Sometimes, by “professionals” . . . who actually aren’t.
See that part above about “simple.”
Many places that do oil changes (such as tire shops and quick-lube joints) do not pay trained mechanics to do them. Because trained mechanics have better things to do — and because most shops can’t offer a $19.99 oil and filter change and pay a trained mechanic to do them.
Not without losing money on the transaction, anyhow.
For that reason, they have whoever they’ve hired for this duty do the job. They are often not trained mechanics and so come cheaper. While many still know what they are doing — changing oil is not rocket science — some don’t.
Also, assembly line oil change shops change oil differently than you would at home.
For instance, they often don’t add fresh oil one quart at a time, from quart bottles — as you would, at home. Instead, they use a gun that feeds oil into the engine from an industrial-sized barrel of oil. This makes sense from a shop’s perspective. They buy oil in bulk because it costs less and because it eliminates having to deal with cases of individual quart containers of oil.
But, when you refill the engine with five quarts of oil from five quart containers of oil, you know you’ve added five quarts of oil. No more — and no less.
With a gun, it’s different. The guy shooting it in trusts that the gauge telling him how much oil he’s added is accurate.
Assuming he checks the gauge.
If he does not . . . if he assumes . . . you could be sent on your way with an engine that is overfilled or under-filled and both are potentially catastrophic. Especially in late-model cars, which are very sensitive to oil level.

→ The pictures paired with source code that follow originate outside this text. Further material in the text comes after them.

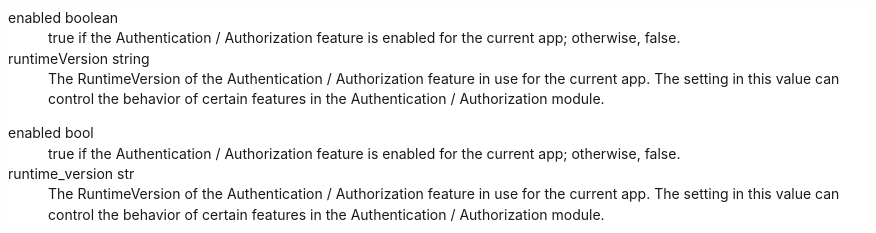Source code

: <div>
<pulumi-choosable type="language" values="javascript,typescript">
<dl class="resources-properties"><dt class="property-optional"
            title="Optional">
        <span id="enabled_nodejs">
<a data-swiftype-name="resource-property" data-swiftype-type="text" href="#enabled_nodejs" style="color: inherit; text-decoration: inherit;">enabled</a>
</span>
        <span class="property-indicator"></span>
        <span class="property-type">boolean</span>
    </dt>
    <dd><!-- raw HTML omitted -->true<!-- raw HTML omitted --> if the Authentication / Authorization feature is enabled for the current app; otherwise, <!-- raw HTML omitted -->false<!-- raw HTML omitted -->.</dd><dt class="property-optional"
            title="Optional">
        <span id="runtimeversion_nodejs">
<a data-swiftype-name="resource-property" data-swiftype-type="text" href="#runtimeversion_nodejs" style="color: inherit; text-decoration: inherit;">runtime<wbr>Version</a>
</span>
        <span class="property-indicator"></span>
        <span class="property-type">string</span>
    </dt>
    <dd>The RuntimeVersion of the Authentication / Authorization feature in use for the current app.
The setting in this value can control the behavior of certain features in the Authentication / Authorization module.</dd></dl>
</pulumi-choosable>
</div>

<div>
<pulumi-choosable type="language" values="python">
<dl class="resources-properties"><dt class="property-optional"
            title="Optional">
        <span id="enabled_python">
<a data-swiftype-name="resource-property" data-swiftype-type="text" href="#enabled_python" style="color: inherit; text-decoration: inherit;">enabled</a>
</span>
        <span class="property-indicator"></span>
        <span class="property-type">bool</span>
    </dt>
    <dd><!-- raw HTML omitted -->true<!-- raw HTML omitted --> if the Authentication / Authorization feature is enabled for the current app; otherwise, <!-- raw HTML omitted -->false<!-- raw HTML omitted -->.</dd><dt class="property-optional"
            title="Optional">
        <span id="runtime_version_python">
<a data-swiftype-name="resource-property" data-swiftype-type="text" href="#runtime_version_python" style="color: inherit; text-decoration: inherit;">runtime_<wbr>version</a>
</span>
        <span class="property-indicator"></span>
        <span class="property-type">str</span>
    </dt>
    <dd>The RuntimeVersion of the Authentication / Authorization feature in use for the current app.
The setting in this value can control the behavior of certain features in the Authentication / Authorization module.</dd></dl>
</pulumi-choosable>
</div>
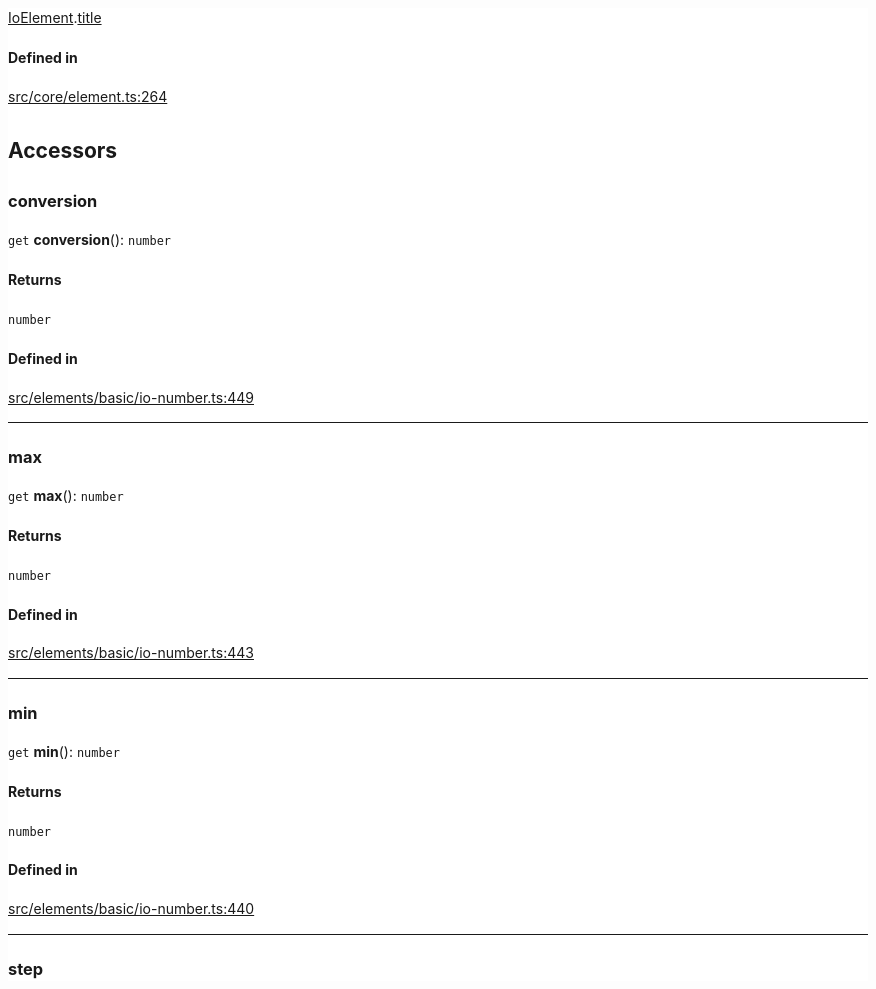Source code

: [IoElement](IoElement.md).[title](IoElement.md#title)

#### Defined in

[src/core/element.ts:264](https://github.com/io-gui/iogui/blob/main/src/core/element.ts#L264)

## Accessors

### conversion

`get` **conversion**(): `number`

#### Returns

`number`

#### Defined in

[src/elements/basic/io-number.ts:449](https://github.com/io-gui/iogui/blob/main/src/elements/basic/io-number.ts#L449)

___

### max

`get` **max**(): `number`

#### Returns

`number`

#### Defined in

[src/elements/basic/io-number.ts:443](https://github.com/io-gui/iogui/blob/main/src/elements/basic/io-number.ts#L443)

___

### min

`get` **min**(): `number`

#### Returns

`number`

#### Defined in

[src/elements/basic/io-number.ts:440](https://github.com/io-gui/iogui/blob/main/src/elements/basic/io-number.ts#L440)

___

### step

For this reason, you should check the oil level — before you leave the lot. Doing this will also confirm that the oil was, in fact, changed. Don’t assume that because you just paid for it, that it actually was.
Sometimes, it wasn’t.
Fresh oil should be obvious — it ought to be the color of honey and translucent. Oil that’s not fresh will not be honey-colored or translucent.

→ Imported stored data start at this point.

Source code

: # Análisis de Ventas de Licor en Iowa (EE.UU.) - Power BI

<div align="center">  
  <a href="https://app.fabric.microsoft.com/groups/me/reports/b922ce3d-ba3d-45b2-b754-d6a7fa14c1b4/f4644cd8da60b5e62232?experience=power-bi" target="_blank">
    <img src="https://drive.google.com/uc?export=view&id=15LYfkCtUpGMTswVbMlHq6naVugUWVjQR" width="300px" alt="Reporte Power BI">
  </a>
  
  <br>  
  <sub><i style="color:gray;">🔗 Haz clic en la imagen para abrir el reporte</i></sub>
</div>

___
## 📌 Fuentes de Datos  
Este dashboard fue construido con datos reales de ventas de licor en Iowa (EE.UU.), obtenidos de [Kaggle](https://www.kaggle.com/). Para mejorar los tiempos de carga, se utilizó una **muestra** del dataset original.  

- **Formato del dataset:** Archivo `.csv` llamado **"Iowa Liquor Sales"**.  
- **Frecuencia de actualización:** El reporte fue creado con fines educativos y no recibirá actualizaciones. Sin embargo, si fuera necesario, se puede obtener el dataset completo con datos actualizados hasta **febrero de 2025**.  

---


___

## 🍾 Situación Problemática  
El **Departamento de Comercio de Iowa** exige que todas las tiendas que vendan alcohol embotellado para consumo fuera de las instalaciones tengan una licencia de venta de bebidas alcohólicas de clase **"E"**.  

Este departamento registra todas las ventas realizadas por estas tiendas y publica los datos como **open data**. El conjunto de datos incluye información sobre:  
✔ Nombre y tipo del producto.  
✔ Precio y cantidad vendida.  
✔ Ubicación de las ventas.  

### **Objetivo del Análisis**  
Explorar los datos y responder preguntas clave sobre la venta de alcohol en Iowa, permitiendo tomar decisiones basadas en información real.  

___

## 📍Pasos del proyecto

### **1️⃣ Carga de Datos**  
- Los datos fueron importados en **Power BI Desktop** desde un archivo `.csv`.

Also, be sure they use the correct oil. Modern car engines are very sensitive to viscosity — which is similar to octane as it’s a measure of parameters; in the case of oil, its flow rate at different temperatures (see here for some technical details).

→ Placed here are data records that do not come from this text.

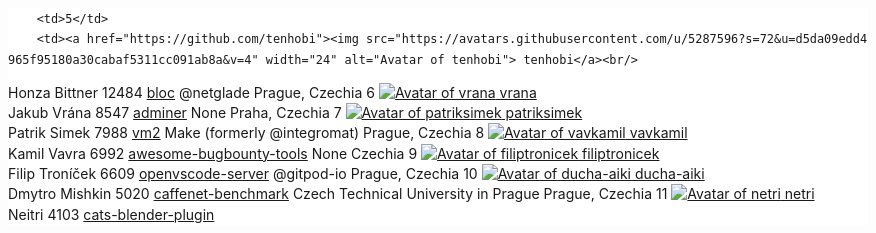 		<td>5</td>
		<td><a href="https://github.com/tenhobi"><img src="https://avatars.githubusercontent.com/u/5287596?s=72&u=d5da09edd4965f95180a30cabaf5311cc091ab8a&v=4" width="24" alt="Avatar of tenhobi"> tenhobi</a><br/>
Honza Bittner</td>
		<td>12484</td>
		<td><a href="https://github.com/felangel/bloc">bloc</a></td>
		<td>@netglade</td>
		<td>Prague, Czechia</td>
	</tr>
	<tr>
		<td>6</td>
		<td><a href="https://github.com/vrana"><img src="https://avatars.githubusercontent.com/u/117453?s=72&v=4" width="24" alt="Avatar of vrana"> vrana</a><br/>
Jakub Vrána</td>
		<td>8547</td>
		<td><a href="https://github.com/vrana/adminer">adminer</a></td>
		<td>None</td>
		<td>Praha, Czechia</td>
	</tr>
	<tr>
		<td>7</td>
		<td><a href="https://github.com/patriksimek"><img src="https://avatars.githubusercontent.com/u/1000058?s=72&u=2d29bb0e062ee7253c28d2b94586fe1320936c80&v=4" width="24" alt="Avatar of patriksimek"> patriksimek</a><br/>
Patrik Simek</td>
		<td>7988</td>
		<td><a href="https://github.com/patriksimek/vm2">vm2</a></td>
		<td>Make (formerly @integromat)</td>
		<td>Prague, Czechia</td>
	</tr>
	<tr>
		<td>8</td>
		<td><a href="https://github.com/vavkamil"><img src="https://avatars.githubusercontent.com/u/47953210?s=72&u=5955c70a7fd8b84fef9721521d312c54ffc916ac&v=4" width="24" alt="Avatar of vavkamil"> vavkamil</a><br/>
Kamil Vavra</td>
		<td>6992</td>
		<td><a href="https://github.com/vavkamil/awesome-bugbounty-tools">awesome-bugbounty-tools</a></td>
		<td>None</td>
		<td>Czechia</td>
	</tr>
	<tr>
		<td>9</td>
		<td><a href="https://github.com/filiptronicek"><img src="https://avatars.githubusercontent.com/u/29888641?s=72&u=8736f72428fcf72e68e743c383d9ecfe012fe5b2&v=4" width="24" alt="Avatar of filiptronicek"> filiptronicek</a><br/>
Filip Troníček</td>
		<td>6609</td>
		<td><a href="https://github.com/gitpod-io/openvscode-server">openvscode-server</a></td>
		<td>@gitpod-io</td>
		<td>Prague, Czechia</td>
	</tr>
	<tr>
		<td>10</td>
		<td><a href="https://github.com/ducha-aiki"><img src="https://avatars.githubusercontent.com/u/4803565?s=72&u=55f5a52c0e83396b067e98f036e6bf983d65ab64&v=4" width="24" alt="Avatar of ducha-aiki"> ducha-aiki</a><br/>
Dmytro Mishkin</td>
		<td>5020</td>
		<td><a href="https://github.com/ducha-aiki/caffenet-benchmark">caffenet-benchmark</a></td>
		<td>Czech Technical University in Prague</td>
		<td>Prague, Czechia</td>
	</tr>
	<tr>
		<td>11</td>
		<td><a href="https://github.com/netri"><img src="https://avatars.githubusercontent.com/u/33671436?s=72&u=f2c4b34566d699d9203c334ea770926aa7a8bf94&v=4" width="24" alt="Avatar of netri"> netri</a><br/>
Neitri</td>
		<td>4103</td>
		<td><a href="https://github.com/absolute-quantum/cats-blender-plugin">cats-blender-plugin</a></td>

Use of oil that’s thicker or thinner than recommended can lead to engine problems that won’t be covered by the warranty. Be sure the correct weight oil is put into your engine.
Related: Many modern car engines require synthetic oil. It costs much more than conventional oil, but a replacement engine is even more expensive. Don’t cheap out on the oil — and be sure the shop doesn’t, either.
The next potential pratfall is leaking oil.
This can happen as the result of something fairly trivial, such as over tightening the oil filter (which will crush the gasket, resulting in the leak) or something serious, such as a drain plug that’s looser than a rotten tooth because of ruined threads, the result of over-tightening the bolt using an air wrench or because the bolt was not started by hand and got cross-threaded by a careless or hurried “technician.”
This happens more often than you might think.
Sometimes, rather than admit a mistake was made and fix the damage, the “technician” will let the owner drive off — fingers crossed that the plug will not wobble all the way out, at least not until the car is a few miles down the road and he (and the shop) can plausibly deny any responsibility. Sometimes, the loose-toothed drain plug will hold for weeks or months, but leaks all the while — slowly emptying the crankcase until one day, there is a critical pressure drop and — if the owner doesn’t notice this immediately and leaves the engine running — he is soon the owner of car that needs a new engine.
Which, probably, he’ll end up paying for — because the seizure occurred after he left the oil change place and the oil change places will probably claim it’s not their fault and so not their responsibility.
To avoid this mess, look for one.
Before you drive off, look underneath the car — with the engine running (this is important; if it’s off, there’s no pressure and a leak might not actually leak, just as a leaky garden hose doesn’t drip when you haven’t turned the spigot on).
If you see even a single drip, shut off the engine, go back in and ask them to put it on the lift to find out why it is dripping. Especially if the engine wasn’t leaking before you took it in for the oil change.